II, 1-4. Ces lignes ne doivent pas être détachées de celles qui précèdent. Paul venait de dire que c'est pour épargner les Corinthiens qu'il n'était pas venu directement chez eux. Ici il explique cette pensée. Il avait été très affecté de tous les désordres qu'on lui avait signalés. Il avait manifesté, dans la précédente épître, son extrême mécontentement, et il espérait que ces remontrances serviraient à faire rentrer tout dans la bonne voie. Il voulait laisser à ses avertissements le temps de produire un effet salutaire. S'il s'était rendu lui-même à Corinthe immédiatement après, il aurait été obligé d'exprimer son déplaisir de vive voix, et sa présence n'aurait été agréable ni pour lui ni pour eux. Déjà à un précédent voyage (comp. chap. XIII, I) cela avait été le cas, et il ne voulait pas faire une seconde fois une si fâcheuse expérience. Ses reproches mêmes avaient été dictés par l'affection qu'il portait aux Corinthiens; il suppose que cette affection est mutuelle, qu'on serait heureux à Corinthe de le voir content et satisfait.

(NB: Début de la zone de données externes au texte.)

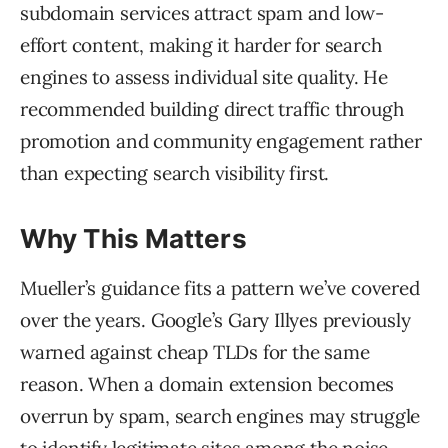
subdomain services attract spam and low-
effort content, making it harder for search
engines to assess individual site quality. He
recommended building direct traffic through
promotion and community engagement rather
than expecting search visibility first.
Why This Matters
Mueller’s guidance fits a pattern we’ve covered
over the years. Google’s Gary Illyes previously
warned against cheap TLDs for the same
reason. When a domain extension becomes
overrun by spam, search engines may struggle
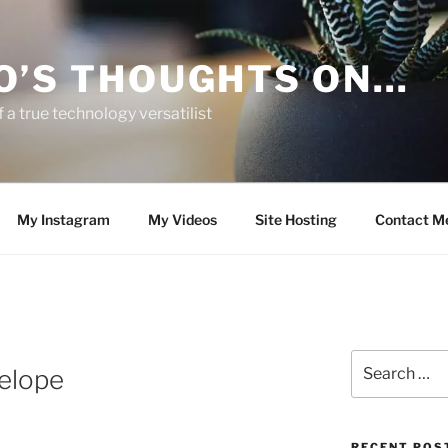
O’S THOUGHTS ON…
 a true technology versatilist
My Instagram
My Videos
Site Hosting
Contact M
Search
elope
for:
RECENT POS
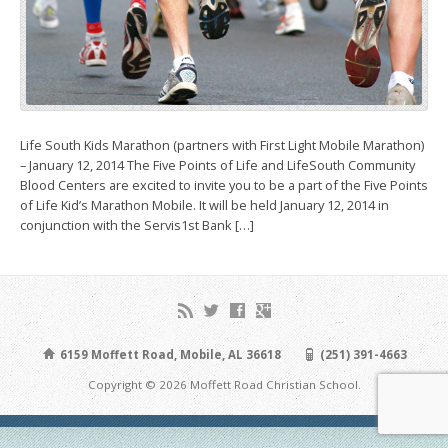
Life South Kids Marathon (partners with First Light Mobile Marathon)
– January 12, 2014 The Five Points of Life and LifeSouth Community
Blood Centers are excited to invite you to be a part of the Five Points
of Life Kid’s Marathon Mobile. It will be held January 12, 2014 in
conjunction with the Servis1st Bank […]
6159 Moffett Road, Mobile, AL 36618
(251) 391-4663
Copyright © 2026 Moffett Road Christian School.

Il voulait donc éviter une rencontre désagréable, corriger les défauts à distance et se ménager un séjour réjouissant. Il ne pouvait pas attendre de joie de la part de gens qu'il aurait commencé par attrister.

Ce qui naguère avait le plus excité le mécontentement de l'apôtre, c'était le cas d'inceste signalé 1 Cor. V, et en vue duquel il avait prononcé une excommunication. Averti maintenant par Tite que ses désirs avaient été remplis, il revient à cette affaire et en parle dans un but de conciliation et de pardon. Mais comme il n'en parle, pour ainsi dire, que par voie d'allusion, ses paroles, pour nous, auraient besoin d'un commentaire authentique, tandis que les premiers lecteurs ont pu les comprendre très aisément. Nous convenons qu'il est impossible de prouver que celui que nous en donnons ici, après la plupart des exégètes, soit le seul possible.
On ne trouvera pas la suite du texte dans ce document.